*Requirement*. From the entries below, select and copy each line that contains the word "Trying".

Stored data entries
········
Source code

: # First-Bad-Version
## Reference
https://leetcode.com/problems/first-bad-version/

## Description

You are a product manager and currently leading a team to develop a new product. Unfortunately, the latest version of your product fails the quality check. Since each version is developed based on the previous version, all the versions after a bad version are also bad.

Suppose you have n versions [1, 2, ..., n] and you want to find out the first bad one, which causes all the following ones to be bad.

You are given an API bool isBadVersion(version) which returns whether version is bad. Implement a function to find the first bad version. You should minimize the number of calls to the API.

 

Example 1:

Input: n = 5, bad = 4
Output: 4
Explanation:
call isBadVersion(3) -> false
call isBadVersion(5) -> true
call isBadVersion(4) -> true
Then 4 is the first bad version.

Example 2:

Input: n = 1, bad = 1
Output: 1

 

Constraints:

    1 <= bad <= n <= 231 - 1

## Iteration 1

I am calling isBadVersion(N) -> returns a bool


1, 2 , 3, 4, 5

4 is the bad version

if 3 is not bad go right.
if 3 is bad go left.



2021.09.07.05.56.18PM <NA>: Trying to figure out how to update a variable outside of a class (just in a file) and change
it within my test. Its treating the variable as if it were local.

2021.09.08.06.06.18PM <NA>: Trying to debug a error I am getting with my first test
········
*Task response*.
2021.09.07.05.56.18PM <NA>: Trying to figure out how to update a variable outside of a class (just in a file) and change
2021.09.08.06.06.18PM <NA>: Trying to debug a error I am getting with my first test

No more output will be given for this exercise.